The upshot here is that LO no longer uses Bitstream Charter, which is my font of choice for LO docs and spreadsheets.
Which other fonts have disappeared? Are most or all from xorg-x11-font*?
Is there a way I can fix this, still using the OS LO installation ?
Based upon my reading of "LibreOffice drops Type 1 font support" (in 5.3) http://www.linux-magazine.com/Online/Blogs/Off-the-Beat-Bruce-Byfield-s-Blog... I think if you need to keep using fonts from the xorg-x11-fonts package they will have to be converted to a supported format, or you will need to switch to OO.

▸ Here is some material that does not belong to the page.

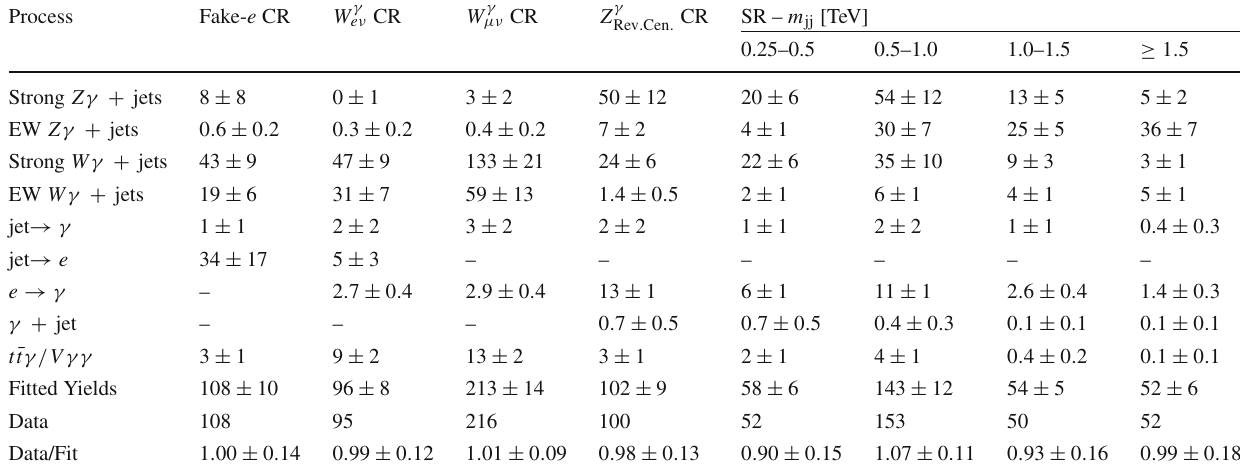
Table 5 Data yields and fitted predictions, after the fit to 139fb − 1 of in the SM processes are derived by the fit and include the effects of nui-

Actually, in that article you link to, if you read the first comment and follow the instructions apparently from LO, you can switch the text layout engine in use and Bitstream Charter 'magically' comes back. Whether that will cause problems somewhere down the line, I don't know.
It says:
Böðvar Björgvinsson: "I contacted LO at their Facebook page and received a reply that you can indeed go to the old settings which support Type-1. This is the reply: "Hi, you can switch to the old engine in the menu: Tools > Options > Advanced. Then click Open Expert Configuration, search for TextLayoutEngine, and double-click the result – change it to "old", save and restart LibreOffice. That may help!"
That's a bit disturbing that they dropped support for Type 1 unless you use the old engine. Reason being is that OpenType fonts have support for TrueType curves (Quadratic Bezier curves) and Type 2 curves (cubic Bezier curves), which is very similar to Type 1 curves. I wonder if they are no long using FreeType, which I know has support for all three curves. Then again, I don't think there is a JNI binding for FreeType, so using that font rendering engine with LibraOffice might not be feasible. I'd have to check in on it.